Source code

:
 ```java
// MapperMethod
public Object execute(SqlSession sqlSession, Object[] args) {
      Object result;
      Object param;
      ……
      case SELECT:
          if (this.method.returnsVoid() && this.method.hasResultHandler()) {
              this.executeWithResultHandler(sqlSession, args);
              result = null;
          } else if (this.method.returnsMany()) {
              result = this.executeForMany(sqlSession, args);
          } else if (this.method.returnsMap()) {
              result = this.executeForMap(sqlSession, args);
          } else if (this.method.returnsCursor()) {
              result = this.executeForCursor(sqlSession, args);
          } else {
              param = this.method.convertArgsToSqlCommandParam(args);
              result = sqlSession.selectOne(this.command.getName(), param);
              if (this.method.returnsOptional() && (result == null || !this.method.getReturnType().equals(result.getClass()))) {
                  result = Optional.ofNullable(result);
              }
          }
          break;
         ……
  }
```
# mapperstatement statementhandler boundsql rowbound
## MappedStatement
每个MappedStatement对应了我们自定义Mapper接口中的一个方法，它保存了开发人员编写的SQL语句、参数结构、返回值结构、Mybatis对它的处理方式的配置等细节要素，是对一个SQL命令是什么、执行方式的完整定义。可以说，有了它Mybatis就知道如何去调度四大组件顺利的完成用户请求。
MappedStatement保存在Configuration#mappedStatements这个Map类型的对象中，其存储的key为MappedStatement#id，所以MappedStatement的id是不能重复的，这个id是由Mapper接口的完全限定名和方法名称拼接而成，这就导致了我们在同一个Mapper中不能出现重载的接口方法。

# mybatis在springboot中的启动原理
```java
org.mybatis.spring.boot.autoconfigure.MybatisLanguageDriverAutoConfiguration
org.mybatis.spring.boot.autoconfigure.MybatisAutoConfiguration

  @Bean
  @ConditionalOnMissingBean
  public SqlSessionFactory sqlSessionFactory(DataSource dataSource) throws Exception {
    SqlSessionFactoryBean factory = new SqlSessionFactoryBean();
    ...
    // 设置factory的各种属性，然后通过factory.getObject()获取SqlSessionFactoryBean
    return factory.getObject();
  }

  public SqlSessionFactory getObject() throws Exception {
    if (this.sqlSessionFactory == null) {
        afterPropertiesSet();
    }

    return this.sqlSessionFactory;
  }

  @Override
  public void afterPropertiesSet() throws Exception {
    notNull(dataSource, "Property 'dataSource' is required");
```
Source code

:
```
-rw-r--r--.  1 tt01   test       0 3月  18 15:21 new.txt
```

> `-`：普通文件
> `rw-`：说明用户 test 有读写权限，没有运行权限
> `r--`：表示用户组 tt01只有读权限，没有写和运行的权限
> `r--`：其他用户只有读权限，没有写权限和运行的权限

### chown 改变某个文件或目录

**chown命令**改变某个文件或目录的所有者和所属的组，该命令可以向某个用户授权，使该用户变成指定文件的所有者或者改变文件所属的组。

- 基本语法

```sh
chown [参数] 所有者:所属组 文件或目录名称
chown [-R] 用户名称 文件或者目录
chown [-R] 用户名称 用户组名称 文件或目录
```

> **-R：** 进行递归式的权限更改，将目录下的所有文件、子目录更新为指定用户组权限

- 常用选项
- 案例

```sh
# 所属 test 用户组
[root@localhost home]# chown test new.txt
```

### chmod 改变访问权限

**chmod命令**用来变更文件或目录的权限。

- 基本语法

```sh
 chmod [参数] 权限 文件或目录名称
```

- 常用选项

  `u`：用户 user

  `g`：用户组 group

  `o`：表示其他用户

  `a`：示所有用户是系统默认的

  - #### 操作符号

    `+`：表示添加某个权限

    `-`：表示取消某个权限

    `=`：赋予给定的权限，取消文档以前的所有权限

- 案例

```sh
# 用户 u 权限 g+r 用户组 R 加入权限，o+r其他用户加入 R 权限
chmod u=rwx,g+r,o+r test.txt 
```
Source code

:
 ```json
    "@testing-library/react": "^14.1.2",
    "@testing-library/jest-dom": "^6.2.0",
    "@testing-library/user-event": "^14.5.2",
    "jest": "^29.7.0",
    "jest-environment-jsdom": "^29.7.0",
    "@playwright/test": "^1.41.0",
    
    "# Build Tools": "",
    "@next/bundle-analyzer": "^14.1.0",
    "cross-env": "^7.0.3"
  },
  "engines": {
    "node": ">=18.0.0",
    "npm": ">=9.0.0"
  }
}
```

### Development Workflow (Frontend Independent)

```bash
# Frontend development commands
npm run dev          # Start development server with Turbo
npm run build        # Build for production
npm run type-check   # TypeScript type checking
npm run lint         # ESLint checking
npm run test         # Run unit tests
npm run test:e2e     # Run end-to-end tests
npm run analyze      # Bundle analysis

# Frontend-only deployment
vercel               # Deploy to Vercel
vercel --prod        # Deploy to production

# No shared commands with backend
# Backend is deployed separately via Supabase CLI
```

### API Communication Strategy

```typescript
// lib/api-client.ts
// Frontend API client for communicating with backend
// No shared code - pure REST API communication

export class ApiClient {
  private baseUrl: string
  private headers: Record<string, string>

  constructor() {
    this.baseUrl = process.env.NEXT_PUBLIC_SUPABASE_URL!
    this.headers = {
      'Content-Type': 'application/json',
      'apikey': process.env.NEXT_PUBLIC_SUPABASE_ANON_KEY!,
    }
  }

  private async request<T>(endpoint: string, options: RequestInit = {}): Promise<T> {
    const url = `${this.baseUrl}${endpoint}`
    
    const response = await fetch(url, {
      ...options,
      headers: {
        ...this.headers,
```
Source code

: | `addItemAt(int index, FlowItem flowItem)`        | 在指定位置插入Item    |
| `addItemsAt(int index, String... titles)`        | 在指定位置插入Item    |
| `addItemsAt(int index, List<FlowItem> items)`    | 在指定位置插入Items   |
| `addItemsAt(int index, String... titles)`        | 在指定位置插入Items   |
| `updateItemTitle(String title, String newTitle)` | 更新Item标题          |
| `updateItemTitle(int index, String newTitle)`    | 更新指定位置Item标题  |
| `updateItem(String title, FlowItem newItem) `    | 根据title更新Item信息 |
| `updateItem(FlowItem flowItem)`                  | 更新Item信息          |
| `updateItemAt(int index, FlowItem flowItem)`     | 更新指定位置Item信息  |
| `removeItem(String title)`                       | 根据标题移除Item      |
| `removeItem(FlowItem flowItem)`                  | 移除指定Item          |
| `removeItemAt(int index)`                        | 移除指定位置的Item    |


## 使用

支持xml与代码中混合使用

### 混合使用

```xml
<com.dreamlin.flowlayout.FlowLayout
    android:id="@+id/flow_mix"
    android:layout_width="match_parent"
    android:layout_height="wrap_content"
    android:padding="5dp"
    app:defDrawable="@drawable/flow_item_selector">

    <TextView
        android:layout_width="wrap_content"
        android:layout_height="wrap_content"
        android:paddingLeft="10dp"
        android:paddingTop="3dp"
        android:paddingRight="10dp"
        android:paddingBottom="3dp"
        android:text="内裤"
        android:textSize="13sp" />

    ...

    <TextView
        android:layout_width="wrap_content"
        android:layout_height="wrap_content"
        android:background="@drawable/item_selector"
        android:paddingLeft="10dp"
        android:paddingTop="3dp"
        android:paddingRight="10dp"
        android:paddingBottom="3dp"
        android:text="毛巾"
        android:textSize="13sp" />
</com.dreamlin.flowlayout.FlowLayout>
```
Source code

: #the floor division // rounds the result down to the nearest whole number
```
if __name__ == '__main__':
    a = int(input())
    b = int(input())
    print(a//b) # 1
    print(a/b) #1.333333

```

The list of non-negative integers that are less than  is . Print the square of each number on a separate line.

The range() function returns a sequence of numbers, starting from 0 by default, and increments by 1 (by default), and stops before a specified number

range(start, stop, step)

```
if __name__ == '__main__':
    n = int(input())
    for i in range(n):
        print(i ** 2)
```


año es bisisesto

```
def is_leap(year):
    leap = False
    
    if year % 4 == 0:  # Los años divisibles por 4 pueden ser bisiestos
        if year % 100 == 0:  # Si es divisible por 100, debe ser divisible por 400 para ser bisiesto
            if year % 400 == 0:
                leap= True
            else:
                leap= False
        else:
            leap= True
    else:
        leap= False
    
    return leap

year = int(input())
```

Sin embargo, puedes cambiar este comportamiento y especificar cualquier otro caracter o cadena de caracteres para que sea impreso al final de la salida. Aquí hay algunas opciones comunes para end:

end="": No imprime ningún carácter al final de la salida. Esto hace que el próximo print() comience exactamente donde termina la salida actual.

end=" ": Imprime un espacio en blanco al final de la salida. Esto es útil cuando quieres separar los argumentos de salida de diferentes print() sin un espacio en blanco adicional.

——

§ **WHAT THE EXERCISE ASKS**
Report the number of lines in the entries above that include the string "range". Give nothing but the number.

§ **ANSWER BOX**
3